Giving new life to average fabrics is gaining popularity, McFillin added. Using scarfs as halter tops and tank tops as skirts are two of the many ways individuals are flaunting their creativity this spring, and are a symptom of the increasingly popular thrifting craze.
Sustainability is at the forefront of many people’s minds these days, especially today’s youth. Even in a time when fast fashion is available at our fingertips, many are turning toward looking to repurpose old clothing and reduce their carbon footprint.
“The pandemic has put the world on a tilt. The sustainability issue across the board was happening but at a low burner. The pandemic made people think about the way they live their lives and the services they use,” said Dr. Andrea Licari, the director of The Fashion Institute at St.
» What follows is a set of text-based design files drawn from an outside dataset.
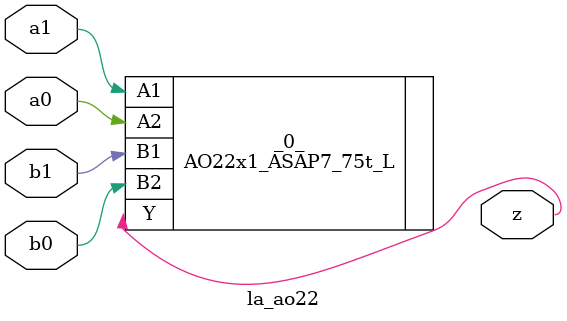
<source format=v>

/* Generated by Yosys 0.37 (git sha1 a5c7f69ed, clang 14.0.0-1ubuntu1.1 -fPIC -Os) */

module la_ao22(a0, a1, b0, b1, z);
  input a0;
  wire a0;
  input a1;
  wire a1;
  input b0;
  wire b0;
  input b1;
  wire b1;
  output z;
  wire z;
  AO22x1_ASAP7_75t_L _0_ (
    .A1(a1),
    .A2(a0),
    .B1(b1),
    .B2(b0),
    .Y(z)
  );
endmodule

</source>
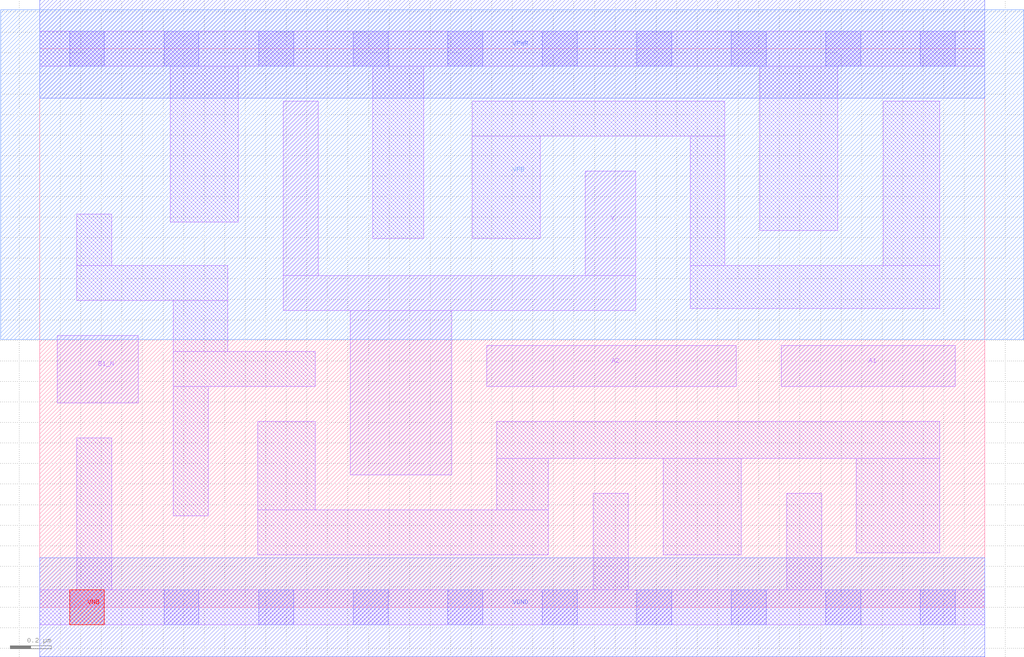
<source format=lef>
# Copyright 2020 The SkyWater PDK Authors
#
# Licensed under the Apache License, Version 2.0 (the "License");
# you may not use this file except in compliance with the License.
# You may obtain a copy of the License at
#
#     https://www.apache.org/licenses/LICENSE-2.0
#
# Unless required by applicable law or agreed to in writing, software
# distributed under the License is distributed on an "AS IS" BASIS,
# WITHOUT WARRANTIES OR CONDITIONS OF ANY KIND, either express or implied.
# See the License for the specific language governing permissions and
# limitations under the License.
#
# SPDX-License-Identifier: Apache-2.0

VERSION 5.7 ;
  NOWIREEXTENSIONATPIN ON ;
  DIVIDERCHAR "/" ;
  BUSBITCHARS "[]" ;
PROPERTYDEFINITIONS
  MACRO maskLayoutSubType STRING ;
  MACRO prCellType STRING ;
  MACRO originalViewName STRING ;
END PROPERTYDEFINITIONS
MACRO sky130_fd_sc_hdll__o21bai_2
  CLASS CORE ;
  FOREIGN sky130_fd_sc_hdll__o21bai_2 ;
  ORIGIN  0.000000  0.000000 ;
  SIZE  4.600000 BY  2.720000 ;
  SYMMETRY X Y R90 ;
  SITE unithd ;
  PIN A1
    ANTENNAGATEAREA  0.555000 ;
    DIRECTION INPUT ;
    USE SIGNAL ;
    PORT
      LAYER li1 ;
        RECT 3.610000 1.075000 4.455000 1.275000 ;
    END
  END A1
  PIN A2
    ANTENNAGATEAREA  0.555000 ;
    DIRECTION INPUT ;
    USE SIGNAL ;
    PORT
      LAYER li1 ;
        RECT 2.175000 1.075000 3.390000 1.275000 ;
    END
  END A2
  PIN B1_N
    ANTENNAGATEAREA  0.138600 ;
    DIRECTION INPUT ;
    USE SIGNAL ;
    PORT
      LAYER li1 ;
        RECT 0.085000 0.995000 0.480000 1.325000 ;
    END
  END B1_N
  PIN VGND
    ANTENNADIFFAREA  0.611200 ;
    DIRECTION INOUT ;
    USE SIGNAL ;
    PORT
      LAYER met1 ;
        RECT 0.000000 -0.240000 4.600000 0.240000 ;
    END
  END VGND
  PIN VNB
    PORT
      LAYER pwell ;
        RECT 0.145000 -0.085000 0.315000 0.085000 ;
    END
  END VNB
  PIN VPB
    PORT
      LAYER nwell ;
        RECT -0.190000 1.305000 4.790000 2.910000 ;
    END
  END VPB
  PIN VPWR
    ANTENNADIFFAREA  0.865700 ;
    DIRECTION INOUT ;
    USE SIGNAL ;
    PORT
      LAYER met1 ;
        RECT 0.000000 2.480000 4.600000 2.960000 ;
    END
  END VPWR
  PIN Y
    ANTENNADIFFAREA  0.788000 ;
    DIRECTION OUTPUT ;
    USE SIGNAL ;
    PORT
      LAYER li1 ;
        RECT 1.185000 1.445000 2.900000 1.615000 ;
        RECT 1.185000 1.615000 1.355000 2.465000 ;
        RECT 1.510000 0.645000 2.005000 1.445000 ;
        RECT 2.655000 1.615000 2.900000 2.125000 ;
    END
  END Y
  OBS
    LAYER li1 ;
      RECT 0.000000 -0.085000 4.600000 0.085000 ;
      RECT 0.000000  2.635000 4.600000 2.805000 ;
      RECT 0.180000  0.085000 0.350000 0.825000 ;
      RECT 0.180000  1.495000 0.915000 1.665000 ;
      RECT 0.180000  1.665000 0.350000 1.915000 ;
      RECT 0.635000  1.875000 0.965000 2.635000 ;
      RECT 0.650000  0.445000 0.820000 1.075000 ;
      RECT 0.650000  1.075000 1.340000 1.245000 ;
      RECT 0.650000  1.245000 0.915000 1.495000 ;
      RECT 1.060000  0.255000 2.475000 0.475000 ;
      RECT 1.060000  0.475000 1.340000 0.905000 ;
      RECT 1.620000  1.795000 1.870000 2.635000 ;
      RECT 2.105000  1.795000 2.435000 2.295000 ;
      RECT 2.105000  2.295000 3.335000 2.465000 ;
      RECT 2.225000  0.475000 2.475000 0.725000 ;
      RECT 2.225000  0.725000 4.380000 0.905000 ;
      RECT 2.695000  0.085000 2.865000 0.555000 ;
      RECT 3.035000  0.255000 3.415000 0.725000 ;
      RECT 3.165000  1.455000 4.380000 1.665000 ;
      RECT 3.165000  1.665000 3.335000 2.295000 ;
      RECT 3.505000  1.835000 3.885000 2.635000 ;
      RECT 3.635000  0.085000 3.805000 0.555000 ;
      RECT 3.975000  0.265000 4.380000 0.725000 ;
      RECT 4.105000  1.665000 4.380000 2.465000 ;
    LAYER mcon ;
      RECT 0.145000 -0.085000 0.315000 0.085000 ;
      RECT 0.145000  2.635000 0.315000 2.805000 ;
      RECT 0.605000 -0.085000 0.775000 0.085000 ;
      RECT 0.605000  2.635000 0.775000 2.805000 ;
      RECT 1.065000 -0.085000 1.235000 0.085000 ;
      RECT 1.065000  2.635000 1.235000 2.805000 ;
      RECT 1.525000 -0.085000 1.695000 0.085000 ;
      RECT 1.525000  2.635000 1.695000 2.805000 ;
      RECT 1.985000 -0.085000 2.155000 0.085000 ;
      RECT 1.985000  2.635000 2.155000 2.805000 ;
      RECT 2.445000 -0.085000 2.615000 0.085000 ;
      RECT 2.445000  2.635000 2.615000 2.805000 ;
      RECT 2.905000 -0.085000 3.075000 0.085000 ;
      RECT 2.905000  2.635000 3.075000 2.805000 ;
      RECT 3.365000 -0.085000 3.535000 0.085000 ;
      RECT 3.365000  2.635000 3.535000 2.805000 ;
      RECT 3.825000 -0.085000 3.995000 0.085000 ;
      RECT 3.825000  2.635000 3.995000 2.805000 ;
      RECT 4.285000 -0.085000 4.455000 0.085000 ;
      RECT 4.285000  2.635000 4.455000 2.805000 ;
  END
  PROPERTY maskLayoutSubType "abstract" ;
  PROPERTY prCellType "standard" ;
  PROPERTY originalViewName "layout" ;
END sky130_fd_sc_hdll__o21bai_2
END LIBRARY

</source>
John’s The Collins College of Professional Studies.
Licari, who bought her first Chanel suit from a consignment store in the 1980s, said that the “upcycling” trend is a marriage between a universal love for vintage and for a growing environmental consciousness.
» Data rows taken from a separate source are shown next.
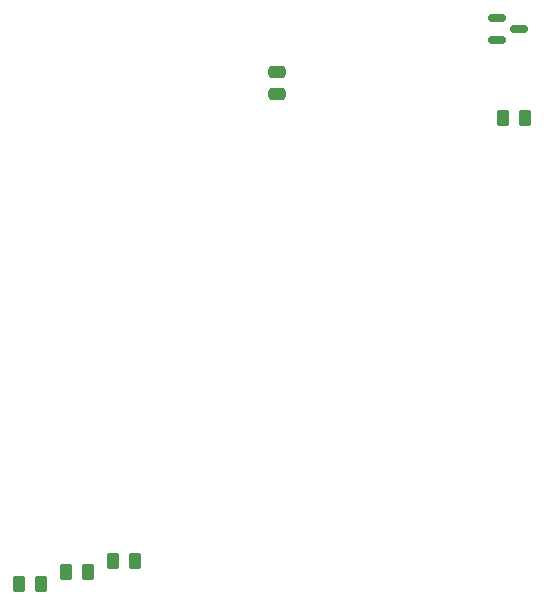
<source format=gtp>
G04 #@! TF.GenerationSoftware,KiCad,Pcbnew,9.0.0*
G04 #@! TF.CreationDate,2025-04-18T21:38:45-04:00*
G04 #@! TF.ProjectId,blood_pressure,626c6f6f-645f-4707-9265-73737572652e,rev?*
G04 #@! TF.SameCoordinates,Original*
G04 #@! TF.FileFunction,Paste,Top*
G04 #@! TF.FilePolarity,Positive*
%FSLAX46Y46*%
G04 Gerber Fmt 4.6, Leading zero omitted, Abs format (unit mm)*
G04 Created by KiCad (PCBNEW 9.0.0) date 2025-04-18 21:38:45*
%MOMM*%
%LPD*%
G01*
G04 APERTURE LIST*
G04 Aperture macros list*
%AMRoundRect*
0 Rectangle with rounded corners*
0 $1 Rounding radius*
0 $2 $3 $4 $5 $6 $7 $8 $9 X,Y pos of 4 corners*
0 Add a 4 corners polygon primitive as box body*
4,1,4,$2,$3,$4,$5,$6,$7,$8,$9,$2,$3,0*
0 Add four circle primitives for the rounded corners*
1,1,$1+$1,$2,$3*
1,1,$1+$1,$4,$5*
1,1,$1+$1,$6,$7*
1,1,$1+$1,$8,$9*
0 Add four rect primitives between the rounded corners*
20,1,$1+$1,$2,$3,$4,$5,0*
20,1,$1+$1,$4,$5,$6,$7,0*
20,1,$1+$1,$6,$7,$8,$9,0*
20,1,$1+$1,$8,$9,$2,$3,0*%
G04 Aperture macros list end*
%ADD10RoundRect,0.250000X-0.262500X-0.450000X0.262500X-0.450000X0.262500X0.450000X-0.262500X0.450000X0*%
%ADD11RoundRect,0.250000X0.475000X-0.250000X0.475000X0.250000X-0.475000X0.250000X-0.475000X-0.250000X0*%
%ADD12RoundRect,0.150000X-0.587500X-0.150000X0.587500X-0.150000X0.587500X0.150000X-0.587500X0.150000X0*%
G04 APERTURE END LIST*
D10*
X119675000Y-96500000D03*
X121500000Y-96500000D03*
X123675000Y-95500000D03*
X125500000Y-95500000D03*
D11*
X137500000Y-56000000D03*
X137500000Y-54100000D03*
D10*
X115675000Y-97500000D03*
X117500000Y-97500000D03*
D12*
X156125000Y-49550000D03*
X156125000Y-51450000D03*
X158000000Y-50500000D03*
D10*
X156675000Y-58000000D03*
X158500000Y-58000000D03*
M02*

</source>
“There is so much fast fashion that is in the spoils of the Earth that is weighing us down from an environmental perspective,” Licari said. “It speaks to you, there’s something authentic about it.”
Many larger fashion corporations have recognized the demand for ethically sourced materials and have implemented a collection policy that recycles old clothes — chains like Zara, Uniqlo and H&M have programs that either turn old garments into new ones or donate them to those in need.
Clothing items themselves need to be crafted more ethically, Licari said, and designers need to be well-versed in providing quality content. After years of advocating, she and her colleagues successfully introduced a a minor in Sustainability within the Collins College of Professional Studies, which also offers a bachelors in fashion studies not just a minor in Sustainability. The curriculum studies the ways in which fashion can be produced while safeguarding resources, reducing waste and recycling fabric.
In a way, sustainability has become a trend of its own, but Licari thinks it’s one that’s here to stay.
“If you’re being conscious and buying products consciously and it makes you feel good, is feeling good a temporary feeling that you want? If people are doing the right thing, is that trendy?” she said, emphasizing that trends center on how they make us feel. “It’s how genuine the feeling is when you buy something.”
Nick Reyes, the store manager of Bode in Manhattan, agreed that trends follow what makes people feel good. While experimentation has played a big role in styles this spring, he’s also seen a rise in brand T-shirts from local eateries, gas stations and other mom-and-pops.
“It’s about the idea of repping New York in a certain way,” said Reyes, a Queens College graduate. “It’s about wearing something that — on a microlevel — revels where I’m from. Why would I not want to rep it?”
In addition to revealing parts of who we are, Reyes said the phenomenon could also be related to the growing support for small businesses that struggled tremendously during the pandemic. A T-shirt not only provides a few dollars to a business in need, but also serves as a form of free advertising.
What surprised Reyes the most about this year’s spring trends is the evolvement of men’s fashion. Though not new to the world, crop tops, jewelry and makeup have been more popular for men this year, including for Reyes himself.
“I’ve been wearing rings recently. Before I would never do that,” he said. “Guys are getting out of traditional menswear into more feminine, which was normally what men wouldn’t be wearing ... it shows a lot of men are stepping out of their comfort zone.”
Reyes said Harry Styles and other pop culture icons are to thank for the progress in men’s fashion. Styles gained plenty of media attention over the past year for wearing dresses and feather boas, which gained some condemnation, but mostly applause.
The overall trend for spring 2021, Reyes said, could be simply defined as a little bit of everything.